* [WHAT IS EXPECTED]:
Write out the data exactly as given, dropping every picture.

(DATASET RECORDS)

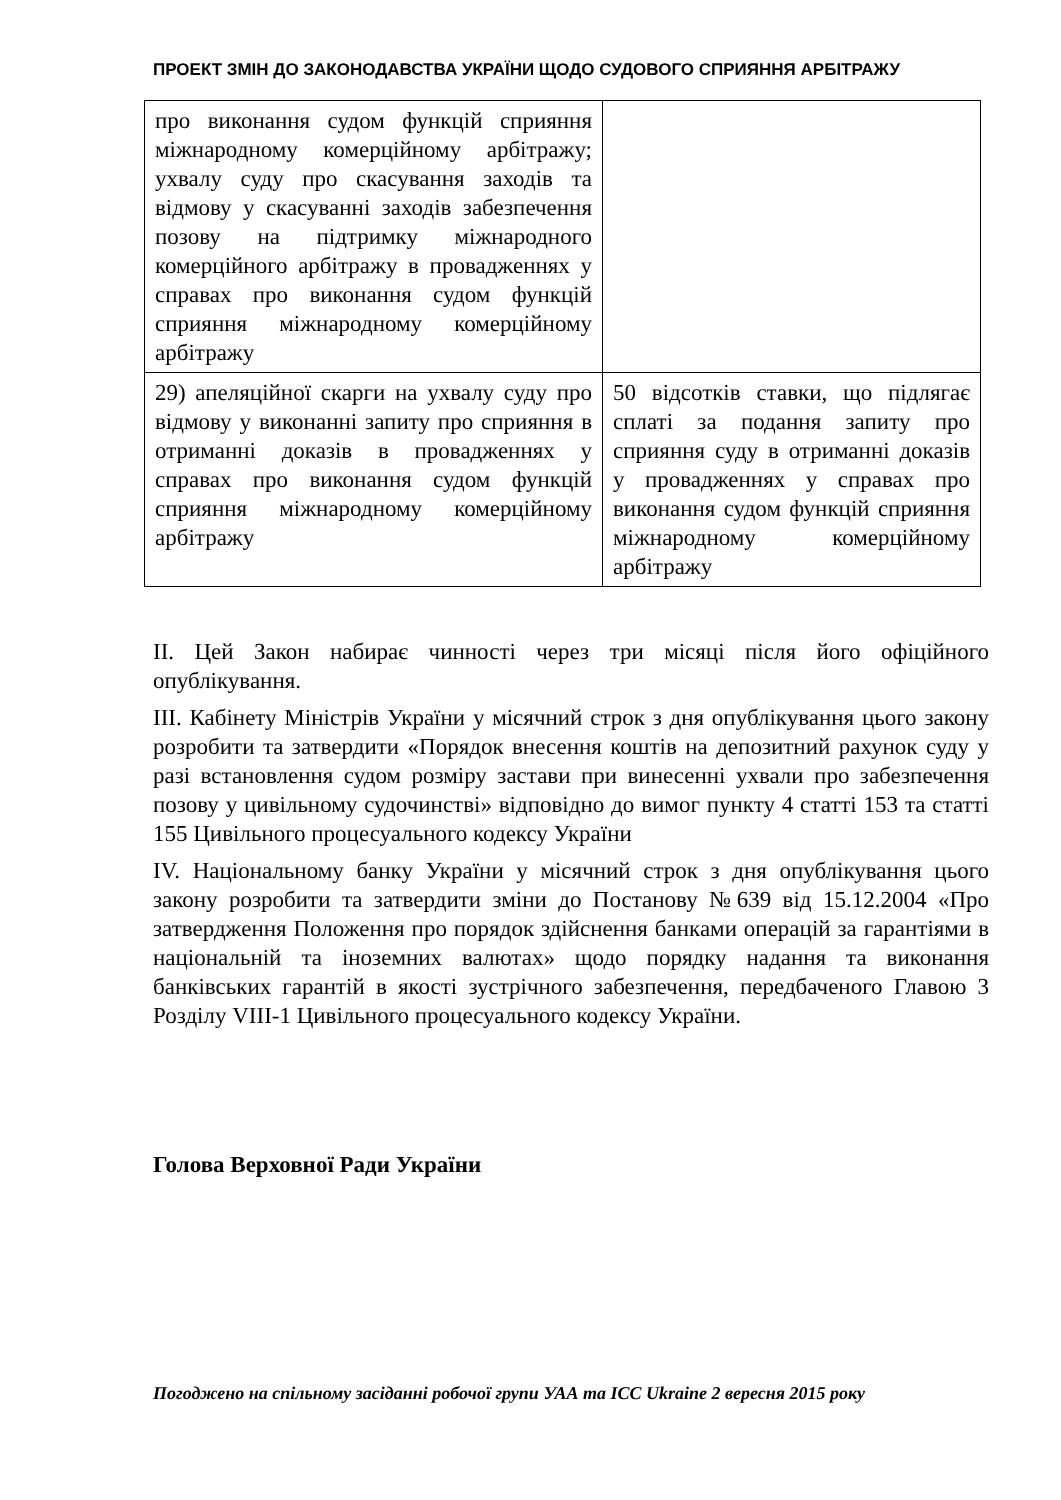ПРОЕКТ ЗМІН ДО ЗАКОНОДАВСТВА УКРАЇНИ ЩОДО СУДОВОГО СПРИЯННЯ АРБІТРАЖУ
| про виконання судом функцій сприяння міжнародному комерційному арбітражу; ухвалу суду про скасування заходів та відмову у скасуванні заходів забезпечення позову на підтримку міжнародного комерційного арбітражу в провадженнях у справах про виконання судом функцій сприяння міжнародному комерційному арбітражу | |
| 29) апеляційної скарги на ухвалу суду про відмову у виконанні запиту про сприяння в отриманні доказів в провадженнях у справах про виконання судом функцій сприяння міжнародному комерційному арбітражу | 50 відсотків ставки, що підлягає сплаті за подання запиту про сприяння суду в отриманні доказів у провадженнях у справах про виконання судом функцій сприяння міжнародному комерційному арбітражу |
ІІ. Цей Закон набирає чинності через три місяці після його офіційного опублікування.
ІІІ. Кабінету Міністрів України у місячний строк з дня опублікування цього закону розробити та затвердити «Порядок внесення коштів на депозитний рахунок суду у разі встановлення судом розміру застави при винесенні ухвали про забезпечення позову у цивільному судочинстві» відповідно до вимог пункту 4 статті 153 та статті 155 Цивільного процесуального кодексу України
IV. Національному банку України у місячний строк з дня опублікування цього закону розробити та затвердити зміни до Постанову №639 від 15.12.2004 «Про затвердження Положення про порядок здійснення банками операцій за гарантіями в національній та іноземних валютах» щодо порядку надання та виконання банківських гарантій в якості зустрічного забезпечення, передбаченого Главою 3 Розділу VIII-1 Цивільного процесуального кодексу України.
Голова Верховної Ради України
Погоджено на спільному засіданні робочої групи УАА та ICC Ukraine 2 вересня 2015 року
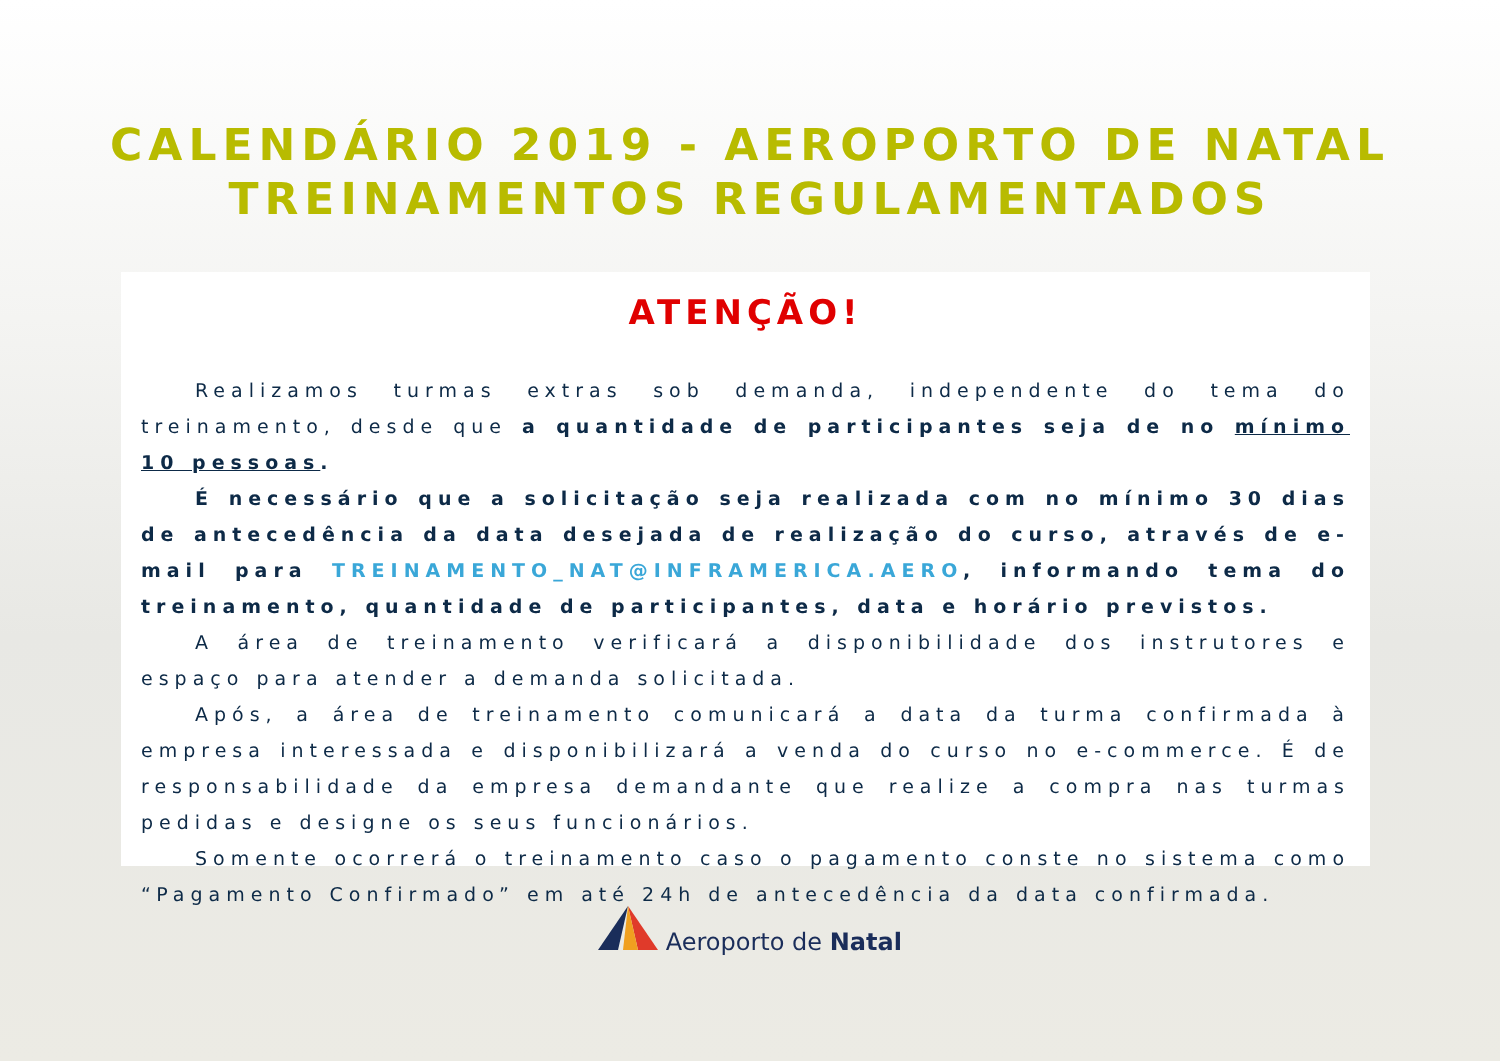CALENDÁRIO 2019 - AEROPORTO DE NATAL
TREINAMENTOS REGULAMENTADOS
ATENÇÃO!
Realizamos turmas extras sob demanda, independente do tema do treinamento, desde que a quantidade de participantes seja de no mínimo 10 pessoas.
É necessário que a solicitação seja realizada com no mínimo 30 dias de antecedência da data desejada de realização do curso, através de e-mail para TREINAMENTO_NAT@INFRAMERICA.AERO, informando tema do treinamento, quantidade de participantes, data e horário previstos.
A área de treinamento verificará a disponibilidade dos instrutores e espaço para atender a demanda solicitada.
Após, a área de treinamento comunicará a data da turma confirmada à empresa interessada e disponibilizará a venda do curso no e-commerce. É de responsabilidade da empresa demandante que realize a compra nas turmas pedidas e designe os seus funcionários.
Somente ocorrerá o treinamento caso o pagamento conste no sistema como “Pagamento Confirmado” em até 24h de antecedência da data confirmada.
Aeroporto de Natal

(End DATASET RECORDS)

* [WRITTEN RESPONSE]:
ПРОЕКТ ЗМІН ДО ЗАКОНОДАВСТВА УКРАЇНИ ЩОДО СУДОВОГО СПРИЯННЯ АРБІТРАЖУ
| про виконання судом функцій сприяння міжнародному комерційному арбітражу; ухвалу суду про скасування заходів та відмову у скасуванні заходів забезпечення позову на підтримку міжнародного комерційного арбітражу в провадженнях у справах про виконання судом функцій сприяння міжнародному комерційному арбітражу | |
| 29) апеляційної скарги на ухвалу суду про відмову у виконанні запиту про сприяння в отриманні доказів в провадженнях у справах про виконання судом функцій сприяння міжнародному комерційному арбітражу | 50 відсотків ставки, що підлягає сплаті за подання запиту про сприяння суду в отриманні доказів у провадженнях у справах про виконання судом функцій сприяння міжнародному комерційному арбітражу |
ІІ. Цей Закон набирає чинності через три місяці після його офіційного опублікування.
ІІІ. Кабінету Міністрів України у місячний строк з дня опублікування цього закону розробити та затвердити «Порядок внесення коштів на депозитний рахунок суду у разі встановлення судом розміру застави при винесенні ухвали про забезпечення позову у цивільному судочинстві» відповідно до вимог пункту 4 статті 153 та статті 155 Цивільного процесуального кодексу України
IV. Національному банку України у місячний строк з дня опублікування цього закону розробити та затвердити зміни до Постанову №639 від 15.12.2004 «Про затвердження Положення про порядок здійснення банками операцій за гарантіями в національній та іноземних валютах» щодо порядку надання та виконання банківських гарантій в якості зустрічного забезпечення, передбаченого Главою 3 Розділу VIII-1 Цивільного процесуального кодексу України.
Голова Верховної Ради України
Погоджено на спільному засіданні робочої групи УАА та ICC Ukraine 2 вересня 2015 року
CALENDÁRIO 2019 - AEROPORTO DE NATAL
TREINAMENTOS REGULAMENTADOS
ATENÇÃO!
Realizamos turmas extras sob demanda, independente do tema do treinamento, desde que a quantidade de participantes seja de no mínimo 10 pessoas.
É necessário que a solicitação seja realizada com no mínimo 30 dias de antecedência da data desejada de realização do curso, através de e-mail para TREINAMENTO_NAT@INFRAMERICA.AERO, informando tema do treinamento, quantidade de participantes, data e horário previstos.
A área de treinamento verificará a disponibilidade dos instrutores e espaço para atender a demanda solicitada.
Após, a área de treinamento comunicará a data da turma confirmada à empresa interessada e disponibilizará a venda do curso no e-commerce. É de responsabilidade da empresa demandante que realize a compra nas turmas pedidas e designe os seus funcionários.
Somente ocorrerá o treinamento caso o pagamento conste no sistema como “Pagamento Confirmado” em até 24h de antecedência da data confirmada.
Aeroporto de Natal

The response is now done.